ACTION ITEM: What the task requires is each entry, restated exactly.
┌─ GIVEN DATA
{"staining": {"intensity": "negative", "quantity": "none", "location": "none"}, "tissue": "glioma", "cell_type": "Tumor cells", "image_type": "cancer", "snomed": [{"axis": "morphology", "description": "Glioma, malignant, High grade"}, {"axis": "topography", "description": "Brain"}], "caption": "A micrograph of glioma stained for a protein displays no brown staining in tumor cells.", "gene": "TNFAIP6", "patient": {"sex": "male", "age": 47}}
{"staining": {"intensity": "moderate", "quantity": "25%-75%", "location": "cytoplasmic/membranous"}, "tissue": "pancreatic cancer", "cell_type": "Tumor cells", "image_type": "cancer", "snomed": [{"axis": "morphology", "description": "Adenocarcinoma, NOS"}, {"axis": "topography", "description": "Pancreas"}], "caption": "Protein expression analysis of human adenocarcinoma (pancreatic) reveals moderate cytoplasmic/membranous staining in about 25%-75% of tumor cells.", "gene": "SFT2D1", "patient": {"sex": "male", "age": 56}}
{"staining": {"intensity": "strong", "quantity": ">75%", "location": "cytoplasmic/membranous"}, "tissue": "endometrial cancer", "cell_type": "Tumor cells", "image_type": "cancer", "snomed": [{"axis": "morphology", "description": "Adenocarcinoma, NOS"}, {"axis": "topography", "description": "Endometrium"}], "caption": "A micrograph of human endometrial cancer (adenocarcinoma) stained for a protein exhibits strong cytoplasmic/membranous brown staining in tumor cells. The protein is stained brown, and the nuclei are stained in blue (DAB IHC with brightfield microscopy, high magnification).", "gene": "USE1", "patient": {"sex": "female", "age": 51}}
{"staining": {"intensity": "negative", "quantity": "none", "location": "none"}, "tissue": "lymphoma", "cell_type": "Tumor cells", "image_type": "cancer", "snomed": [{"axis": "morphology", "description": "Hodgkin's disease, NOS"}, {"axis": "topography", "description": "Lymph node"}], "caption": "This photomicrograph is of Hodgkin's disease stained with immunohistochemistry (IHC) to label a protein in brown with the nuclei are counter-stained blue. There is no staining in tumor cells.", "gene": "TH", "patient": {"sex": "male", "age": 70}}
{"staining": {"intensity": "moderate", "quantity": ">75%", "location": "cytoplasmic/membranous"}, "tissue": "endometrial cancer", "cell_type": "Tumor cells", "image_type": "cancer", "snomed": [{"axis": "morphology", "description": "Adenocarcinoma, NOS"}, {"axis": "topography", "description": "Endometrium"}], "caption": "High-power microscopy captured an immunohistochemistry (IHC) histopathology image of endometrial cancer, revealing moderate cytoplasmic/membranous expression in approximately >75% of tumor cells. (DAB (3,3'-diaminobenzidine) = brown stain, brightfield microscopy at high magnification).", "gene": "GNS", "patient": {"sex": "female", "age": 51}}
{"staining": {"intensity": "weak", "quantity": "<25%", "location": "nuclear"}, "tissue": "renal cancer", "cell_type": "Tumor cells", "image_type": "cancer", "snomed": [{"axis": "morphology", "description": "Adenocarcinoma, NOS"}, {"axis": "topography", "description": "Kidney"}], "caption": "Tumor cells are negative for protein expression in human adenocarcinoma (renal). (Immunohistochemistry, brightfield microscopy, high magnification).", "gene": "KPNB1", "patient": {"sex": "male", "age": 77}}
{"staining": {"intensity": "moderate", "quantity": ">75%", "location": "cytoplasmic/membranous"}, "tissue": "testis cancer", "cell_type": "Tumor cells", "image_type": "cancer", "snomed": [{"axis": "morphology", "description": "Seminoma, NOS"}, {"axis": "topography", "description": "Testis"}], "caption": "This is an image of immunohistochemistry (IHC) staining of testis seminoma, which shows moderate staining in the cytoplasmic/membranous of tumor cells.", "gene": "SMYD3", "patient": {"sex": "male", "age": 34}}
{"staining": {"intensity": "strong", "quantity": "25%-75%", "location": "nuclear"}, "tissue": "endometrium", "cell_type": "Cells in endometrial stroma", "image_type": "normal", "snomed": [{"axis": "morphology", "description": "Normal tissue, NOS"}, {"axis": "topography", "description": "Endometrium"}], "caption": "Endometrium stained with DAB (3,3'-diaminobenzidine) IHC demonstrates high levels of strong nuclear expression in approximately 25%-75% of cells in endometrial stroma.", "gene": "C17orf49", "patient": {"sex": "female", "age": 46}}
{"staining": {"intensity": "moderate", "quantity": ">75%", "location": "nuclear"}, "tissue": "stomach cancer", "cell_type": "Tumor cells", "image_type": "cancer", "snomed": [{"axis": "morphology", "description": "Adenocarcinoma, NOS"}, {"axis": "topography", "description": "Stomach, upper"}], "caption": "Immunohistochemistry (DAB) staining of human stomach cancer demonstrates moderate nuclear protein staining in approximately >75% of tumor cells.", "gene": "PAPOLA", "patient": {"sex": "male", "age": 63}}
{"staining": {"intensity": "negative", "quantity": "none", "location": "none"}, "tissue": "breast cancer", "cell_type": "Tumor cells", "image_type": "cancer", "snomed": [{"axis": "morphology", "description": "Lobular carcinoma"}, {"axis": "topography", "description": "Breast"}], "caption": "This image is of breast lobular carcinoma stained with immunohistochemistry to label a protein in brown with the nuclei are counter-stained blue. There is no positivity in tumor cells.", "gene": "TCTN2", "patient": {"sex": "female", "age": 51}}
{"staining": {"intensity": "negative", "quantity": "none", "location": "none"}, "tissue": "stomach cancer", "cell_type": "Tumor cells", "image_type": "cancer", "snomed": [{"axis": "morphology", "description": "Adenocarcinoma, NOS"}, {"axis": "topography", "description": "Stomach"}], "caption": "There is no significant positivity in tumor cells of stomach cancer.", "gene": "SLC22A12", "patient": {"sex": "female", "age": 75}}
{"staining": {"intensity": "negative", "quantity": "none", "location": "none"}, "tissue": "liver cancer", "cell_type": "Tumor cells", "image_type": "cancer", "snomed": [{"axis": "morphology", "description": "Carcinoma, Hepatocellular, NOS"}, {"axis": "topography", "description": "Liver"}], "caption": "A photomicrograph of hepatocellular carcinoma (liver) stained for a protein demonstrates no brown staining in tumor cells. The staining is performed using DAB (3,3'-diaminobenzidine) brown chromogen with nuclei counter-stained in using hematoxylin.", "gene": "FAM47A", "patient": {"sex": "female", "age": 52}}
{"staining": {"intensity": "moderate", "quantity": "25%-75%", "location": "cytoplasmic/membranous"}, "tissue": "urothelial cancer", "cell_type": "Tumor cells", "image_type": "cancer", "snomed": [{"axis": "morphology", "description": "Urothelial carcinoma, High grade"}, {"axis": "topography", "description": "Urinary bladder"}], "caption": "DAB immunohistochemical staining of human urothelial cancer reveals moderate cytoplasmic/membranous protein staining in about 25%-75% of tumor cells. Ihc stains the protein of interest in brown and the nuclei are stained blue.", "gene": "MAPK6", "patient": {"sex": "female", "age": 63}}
└─
OUTPUT OF THE TASK:
{"staining": {"intensity": "negative", "quantity": "none", "location": "none"}, "tissue": "glioma", "cell_type": "Tumor cells", "image_type": "cancer", "snomed": [{"axis": "morphology", "description": "Glioma, malignant, High grade"}, {"axis": "topography", "description": "Brain"}], "caption": "A micrograph of glioma stained for a protein displays no brown staining in tumor cells.", "gene": "TNFAIP6", "patient": {"sex": "male", "age": 47}}
{"staining": {"intensity": "moderate", "quantity": "25%-75%", "location": "cytoplasmic/membranous"}, "tissue": "pancreatic cancer", "cell_type": "Tumor cells", "image_type": "cancer", "snomed": [{"axis": "morphology", "description": "Adenocarcinoma, NOS"}, {"axis": "topography", "description": "Pancreas"}], "caption": "Protein expression analysis of human adenocarcinoma (pancreatic) reveals moderate cytoplasmic/membranous staining in about 25%-75% of tumor cells.", "gene": "SFT2D1", "patient": {"sex": "male", "age": 56}}
{"staining": {"intensity": "strong", "quantity": ">75%", "location": "cytoplasmic/membranous"}, "tissue": "endometrial cancer", "cell_type": "Tumor cells", "image_type": "cancer", "snomed": [{"axis": "morphology", "description": "Adenocarcinoma, NOS"}, {"axis": "topography", "description": "Endometrium"}], "caption": "A micrograph of human endometrial cancer (adenocarcinoma) stained for a protein exhibits strong cytoplasmic/membranous brown staining in tumor cells. The protein is stained brown, and the nuclei are stained in blue (DAB IHC with brightfield microscopy, high magnification).", "gene": "USE1", "patient": {"sex": "female", "age": 51}}
{"staining": {"intensity": "negative", "quantity": "none", "location": "none"}, "tissue": "lymphoma", "cell_type": "Tumor cells", "image_type": "cancer", "snomed": [{"axis": "morphology", "description": "Hodgkin's disease, NOS"}, {"axis": "topography", "description": "Lymph node"}], "caption": "This photomicrograph is of Hodgkin's disease stained with immunohistochemistry (IHC) to label a protein in brown with the nuclei are counter-stained blue. There is no staining in tumor cells.", "gene": "TH", "patient": {"sex": "male", "age": 70}}
{"staining": {"intensity": "moderate", "quantity": ">75%", "location": "cytoplasmic/membranous"}, "tissue": "endometrial cancer", "cell_type": "Tumor cells", "image_type": "cancer", "snomed": [{"axis": "morphology", "description": "Adenocarcinoma, NOS"}, {"axis": "topography", "description": "Endometrium"}], "caption": "High-power microscopy captured an immunohistochemistry (IHC) histopathology image of endometrial cancer, revealing moderate cytoplasmic/membranous expression in approximately >75% of tumor cells. (DAB (3,3'-diaminobenzidine) = brown stain, brightfield microscopy at high magnification).", "gene": "GNS", "patient": {"sex": "female", "age": 51}}
{"staining": {"intensity": "weak", "quantity": "<25%", "location": "nuclear"}, "tissue": "renal cancer", "cell_type": "Tumor cells", "image_type": "cancer", "snomed": [{"axis": "morphology", "description": "Adenocarcinoma, NOS"}, {"axis": "topography", "description": "Kidney"}], "caption": "Tumor cells are negative for protein expression in human adenocarcinoma (renal). (Immunohistochemistry, brightfield microscopy, high magnification).", "gene": "KPNB1", "patient": {"sex": "male", "age": 77}}
{"staining": {"intensity": "moderate", "quantity": ">75%", "location": "cytoplasmic/membranous"}, "tissue": "testis cancer", "cell_type": "Tumor cells", "image_type": "cancer", "snomed": [{"axis": "morphology", "description": "Seminoma, NOS"}, {"axis": "topography", "description": "Testis"}], "caption": "This is an image of immunohistochemistry (IHC) staining of testis seminoma, which shows moderate staining in the cytoplasmic/membranous of tumor cells.", "gene": "SMYD3", "patient": {"sex": "male", "age": 34}}
{"staining": {"intensity": "strong", "quantity": "25%-75%", "location": "nuclear"}, "tissue": "endometrium", "cell_type": "Cells in endometrial stroma", "image_type": "normal", "snomed": [{"axis": "morphology", "description": "Normal tissue, NOS"}, {"axis": "topography", "description": "Endometrium"}], "caption": "Endometrium stained with DAB (3,3'-diaminobenzidine) IHC demonstrates high levels of strong nuclear expression in approximately 25%-75% of cells in endometrial stroma.", "gene": "C17orf49", "patient": {"sex": "female", "age": 46}}
{"staining": {"intensity": "moderate", "quantity": ">75%", "location": "nuclear"}, "tissue": "stomach cancer", "cell_type": "Tumor cells", "image_type": "cancer", "snomed": [{"axis": "morphology", "description": "Adenocarcinoma, NOS"}, {"axis": "topography", "description": "Stomach, upper"}], "caption": "Immunohistochemistry (DAB) staining of human stomach cancer demonstrates moderate nuclear protein staining in approximately >75% of tumor cells.", "gene": "PAPOLA", "patient": {"sex": "male", "age": 63}}
{"staining": {"intensity": "negative", "quantity": "none", "location": "none"}, "tissue": "breast cancer", "cell_type": "Tumor cells", "image_type": "cancer", "snomed": [{"axis": "morphology", "description": "Lobular carcinoma"}, {"axis": "topography", "description": "Breast"}], "caption": "This image is of breast lobular carcinoma stained with immunohistochemistry to label a protein in brown with the nuclei are counter-stained blue. There is no positivity in tumor cells.", "gene": "TCTN2", "patient": {"sex": "female", "age": 51}}
{"staining": {"intensity": "negative", "quantity": "none", "location": "none"}, "tissue": "stomach cancer", "cell_type": "Tumor cells", "image_type": "cancer", "snomed": [{"axis": "morphology", "description": "Adenocarcinoma, NOS"}, {"axis": "topography", "description": "Stomach"}], "caption": "There is no significant positivity in tumor cells of stomach cancer.", "gene": "SLC22A12", "patient": {"sex": "female", "age": 75}}
{"staining": {"intensity": "negative", "quantity": "none", "location": "none"}, "tissue": "liver cancer", "cell_type": "Tumor cells", "image_type": "cancer", "snomed": [{"axis": "morphology", "description": "Carcinoma, Hepatocellular, NOS"}, {"axis": "topography", "description": "Liver"}], "caption": "A photomicrograph of hepatocellular carcinoma (liver) stained for a protein demonstrates no brown staining in tumor cells. The staining is performed using DAB (3,3'-diaminobenzidine) brown chromogen with nuclei counter-stained in using hematoxylin.", "gene": "FAM47A", "patient": {"sex": "female", "age": 52}}
{"staining": {"intensity": "moderate", "quantity": "25%-75%", "location": "cytoplasmic/membranous"}, "tissue": "urothelial cancer", "cell_type": "Tumor cells", "image_type": "cancer", "snomed": [{"axis": "morphology", "description": "Urothelial carcinoma, High grade"}, {"axis": "topography", "description": "Urinary bladder"}], "caption": "DAB immunohistochemical staining of human urothelial cancer reveals moderate cytoplasmic/membranous protein staining in about 25%-75% of tumor cells. Ihc stains the protein of interest in brown and the nuclei are stained blue.", "gene": "MAPK6", "patient": {"sex": "female", "age": 63}}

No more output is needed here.